Nonetheless, the revenue potential is significant with software, particularly in a hot field like cybersecurity currently. There are fewer opportunities for the blockbuster developments seen in the life sciences, but still great potential, Sineway says.

“You don’t see as much of the big home runs and exits to a pharmaceutical giant, but there are more singles and doubles with $25 million and $50 million exits, and those revenues trickle back to the university,” Sineway says. “There is still potential for some big wins if you’re in an area like cybersecurity that is going to be prevalent for years to come.”

Ohio State launches software “vault”

That potential is leading some universities to use a “software vault” for early stage apps and software, an online platform for making the IP available for commercialization.

The Ohio State University in Columbus has developed The Buckeye Technology Vault (BTV) for online distribution of digital assets, says Cheryl Turnbull, senior director of finance and operations in the technology commercialization office. The vault makes the software accessible through Apple, Amazon, Google, and other portals, as well as directly through a search function on the vault site at https://buckeyevault.com/.

The vault site offers simple agreements and allows anyone the ability to see the apps, offerings and non-exclusive patents the university has available. Some items are completely free and others have a related price. The BTV site has a payment mechanism built in.

“We were looking for a way to license, primarily non-exclusively, our software and make it available to potential users in a format that is very accessible and very easy to use,” Turnbull says.

Vault helps gauge commercial potential

Most of the software in the vault is not ready for immediate commercialization, says Associate Vice President for Technology Transfer Dipanjan Nag, PhD, MBA, CLP, RTTP. The software is made available for testing, which helps the university decide whether to put resources behind it.

“Are we getting five downloads or a thousand downloads? That can help us gauge the potential for this particular technology and how to direct our resources,” he says. “A lot of technology is not ready for prime time, so it would be wrong to direct our time and energy there. This is a way to let the market show us what it wants.”

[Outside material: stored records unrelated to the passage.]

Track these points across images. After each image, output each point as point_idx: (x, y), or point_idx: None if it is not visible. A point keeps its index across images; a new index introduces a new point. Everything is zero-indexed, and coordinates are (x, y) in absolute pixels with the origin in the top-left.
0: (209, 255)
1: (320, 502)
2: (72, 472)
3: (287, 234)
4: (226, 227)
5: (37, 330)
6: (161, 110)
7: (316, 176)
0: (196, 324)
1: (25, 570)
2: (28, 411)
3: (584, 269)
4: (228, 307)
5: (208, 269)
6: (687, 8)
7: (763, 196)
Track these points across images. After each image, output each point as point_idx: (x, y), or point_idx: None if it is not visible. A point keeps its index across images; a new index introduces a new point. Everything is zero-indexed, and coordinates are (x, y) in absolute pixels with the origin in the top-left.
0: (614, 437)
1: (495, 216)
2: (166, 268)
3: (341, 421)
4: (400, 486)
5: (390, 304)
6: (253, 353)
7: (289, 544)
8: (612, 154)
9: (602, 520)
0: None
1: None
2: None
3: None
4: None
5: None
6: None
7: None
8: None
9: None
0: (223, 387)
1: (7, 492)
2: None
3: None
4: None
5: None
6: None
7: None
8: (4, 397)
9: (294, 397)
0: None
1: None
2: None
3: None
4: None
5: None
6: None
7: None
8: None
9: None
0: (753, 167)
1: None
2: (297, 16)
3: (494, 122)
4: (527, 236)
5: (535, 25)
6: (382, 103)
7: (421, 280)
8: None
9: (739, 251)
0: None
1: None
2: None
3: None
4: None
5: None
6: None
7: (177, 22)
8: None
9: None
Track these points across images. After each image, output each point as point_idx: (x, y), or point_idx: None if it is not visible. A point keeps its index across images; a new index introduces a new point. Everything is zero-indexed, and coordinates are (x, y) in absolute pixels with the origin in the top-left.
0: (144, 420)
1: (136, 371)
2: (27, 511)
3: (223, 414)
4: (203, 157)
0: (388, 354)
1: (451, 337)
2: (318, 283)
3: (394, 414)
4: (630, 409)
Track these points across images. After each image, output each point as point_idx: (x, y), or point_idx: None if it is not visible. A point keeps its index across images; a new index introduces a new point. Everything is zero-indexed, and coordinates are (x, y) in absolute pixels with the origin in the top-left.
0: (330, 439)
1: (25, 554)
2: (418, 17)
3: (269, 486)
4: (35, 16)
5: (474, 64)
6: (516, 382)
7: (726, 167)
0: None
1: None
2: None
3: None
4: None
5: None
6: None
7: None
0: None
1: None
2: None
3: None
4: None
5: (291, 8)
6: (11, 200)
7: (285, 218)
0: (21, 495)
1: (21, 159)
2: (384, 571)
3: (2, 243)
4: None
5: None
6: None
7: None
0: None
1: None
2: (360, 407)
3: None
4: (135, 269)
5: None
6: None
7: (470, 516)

Downloads and other metrics are tracked, and once a particular software gets traction it can be polished and made more professional, then spun out into a start-up, Turnbull explains. This is the process flow:

(a) Invention received by TCO and recommended for further development;

(b) Software given to the Software Shop for “polishing” for the commercial market;

(c) Refined version placed on the vault for sale to external parties;

(d) If software receives traction, a start-up company is formed and it is removed from the vault. Any liability protection is cancelled when the start-up takes over.

Some software from the vault will have significant downloads but still may not be right for a start-up, Turnbull notes. “There may not be a company to develop there, but it’s going to continue getting a consistent number of downloads. We see that with content a lot where it’s not the basis for a company … so we can license it to a number of people on a non-exclusive basis,” Turnbull says. “It can stay in the vault and we can continue to market it that way. It’s a low-touch, low-cost way to validate licensing technology because we’re getting real-world input and our licensing managers aren’t having to spend hours and hours on this.”

Nag says the vault serves an important purpose in identifying customers. “At the very early stages of technology, there is a distinct disconnect between the product and the market. To cross that chasm you have to know who the customer really is, and the vault is a way to validate who the customer is, whether the customer really wants it or not,” he says. “We find out who is downloading it, how much, and how valuable it is. It’s proof of concept and validating the market.”